Damian Williams the attorney for southern New York stated that, “We allege that for years Joe Lewis abused his access to corporate boardrooms and repeatedly provided inside information to his romantic partners, his personal assistants, his private pilots and his friends. Those folks then traded on that inside information and made millions of dollars in the stock market.”
He continued that the state further alleges that Lewis did this “to compensate his employees or shower gifts on his friends and lovers.” In the allegations it is stated that Mr Lewis even went so far as to lend money to some of the people involved so they could buy the shares that Mr Lewis knew would increase in value. Unfortunately one of the people he lent money to then texted a friend about it all, so the story got out.
So what might this mean for Tottenham Hotspur? As far as I know, and of course I am sure I will corrected if this is wrong (and I do admit from the start I am not an authority on the legal implications of the ownership of football clubs, and here I am only working from what is being said in other publications), Tottenham Hotspur is owned by English National Investment Company plc often known as ENIC.
On its website ENIC states “UK ENIC is a leading information service provider offering impartial, trusted judgement on international qualifications,” and if Mr Lewis were to be found guilty of the crimes he is now charged with, that would be something of an embarrassment since Mr Lewis owns ENIC. Certainly, even if he were to be found innocent, the charges against Mr Lewis are so incredibly serious in the financial world that they would be an embarrassment not least because there are so many of them.
Obviously, other clubs have had owners who are caught out doing naughty and illegal things, and the clubs have survived, but with Tottenham there is a particular problem, in that it is so much in debt.
The website Game of the People has an interesting analysis of Tottenham’s position and notes that Tottenham “generated an impressive £ 444 million in revenues for 2021-22”, the last for which figures are available. But despite this Tottenham made a pre-tax loss, £61.3 million.
The problem Tottenham have is that they not only have to pay the costs of building their new ground, but their depreciation expenses total £72 million, far higher than any other club in the Premier League.”

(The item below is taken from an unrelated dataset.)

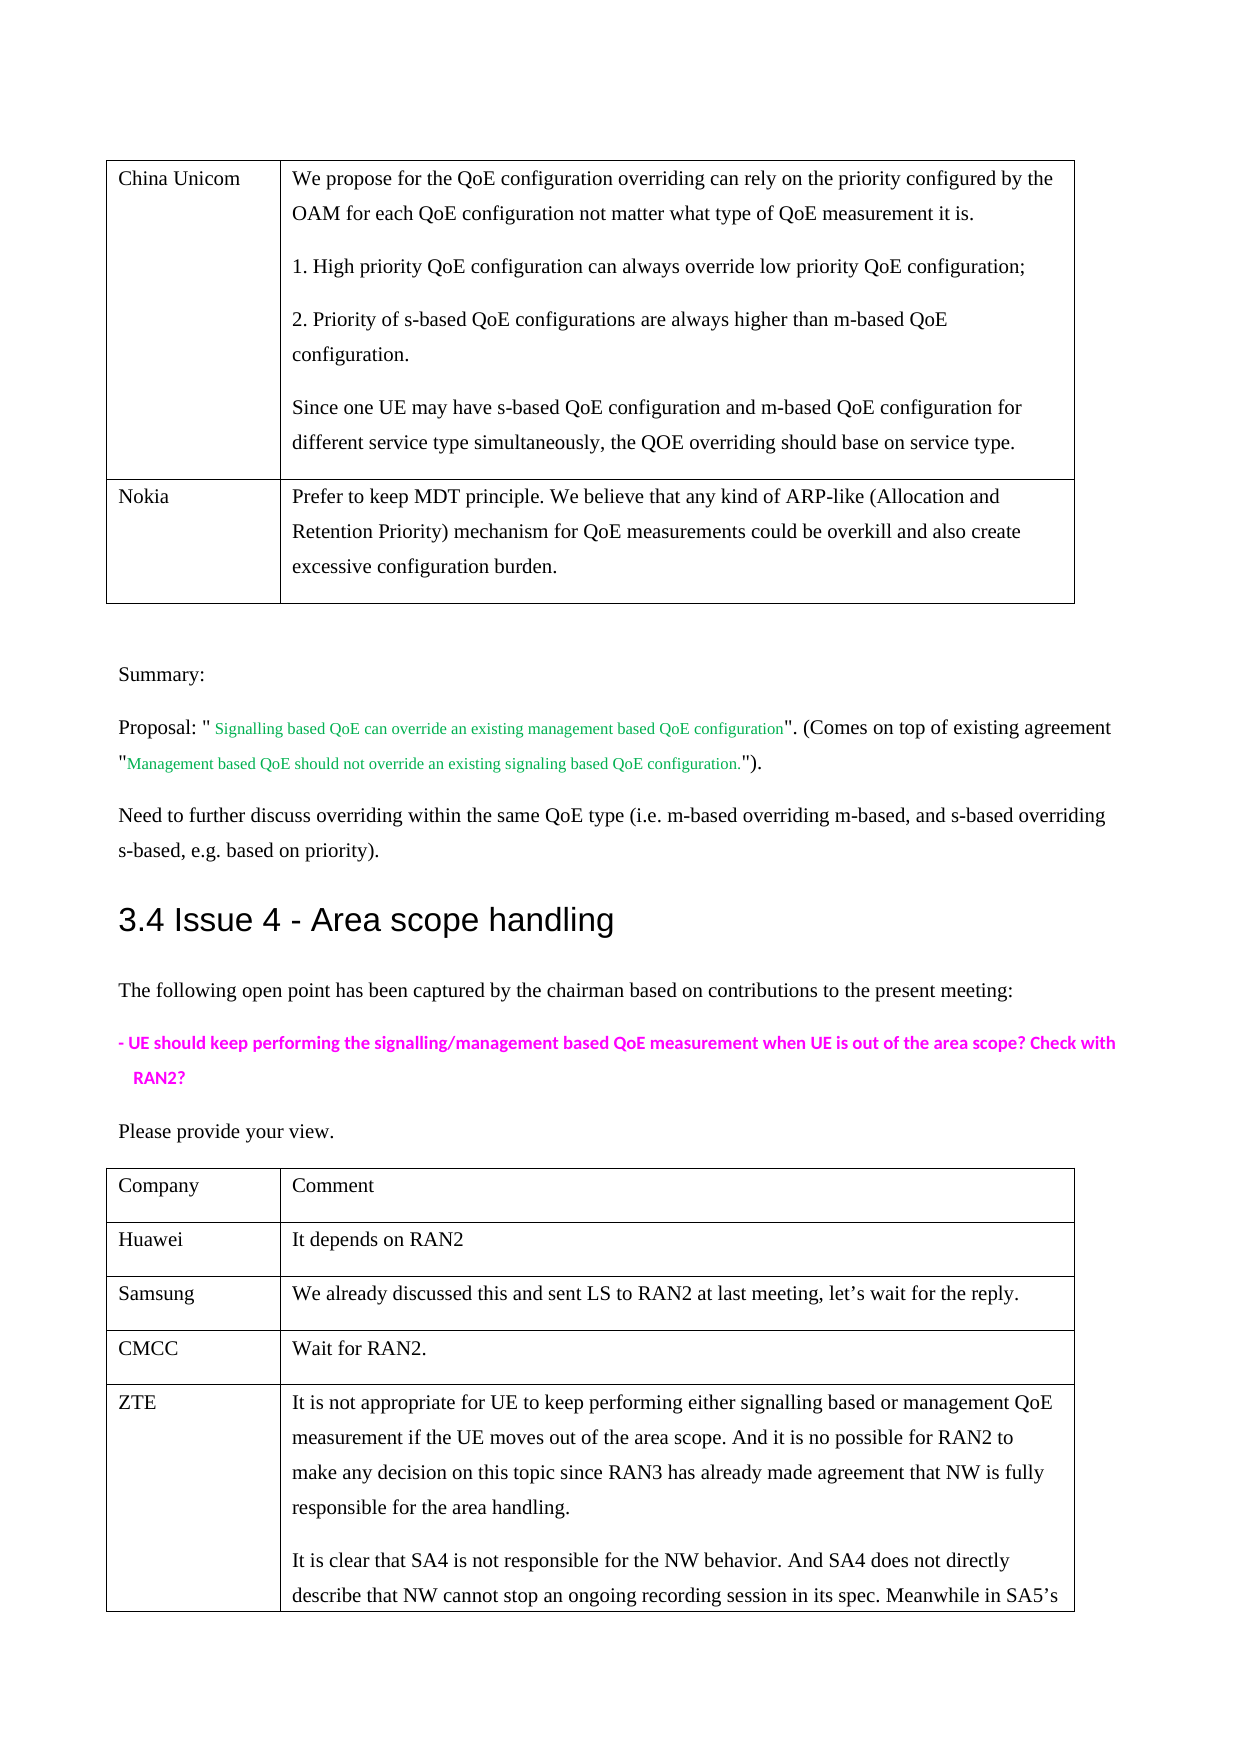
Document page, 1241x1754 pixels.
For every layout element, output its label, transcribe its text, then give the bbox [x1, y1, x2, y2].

One other problem that might come along, is that in its article published five months ago, Game of the People considers the naming rights of the stadium saying, “Apparently, negotiations are in progress for a deal that could raise in excess of £ 200 million.”
Now naming rights of course involve being closely associated with the club, its “brand” and its ownership, and with Tottenham’s owner now charged with “classic corporate corruption” by the New York attorney, that brand is a little tarnished and it may not be a brand that a ground sponsor wants to spend £200m or more on. At least not until Mr Lewis is found innocent in court – if he is found innocent that is.
Thus perhaps the biggest problem for Tottenham is that this case will now drag on for many months, and it will leave a certain level of uncertainty hanging over the club which could affect those naming rights, and indeed even trasfers. If there is any more news on this we will of course try to disentangle it (we are after all not lawyers and just reporting what is said elsewhere and trying to draw reasoned conclusions) and present it in what I hope might be an informative fashion.
We know of course that when Chelsea was hit with a similar crisis it led to a period in which Chelsea could not sell any further tickets for matches, although season ticket holders could still get in. Tottenham don’t have that sort of problem, unless they default on their debt by not being able to pay the interest, but in terms of trying to rebuild their brand, they might have some passing difficulty.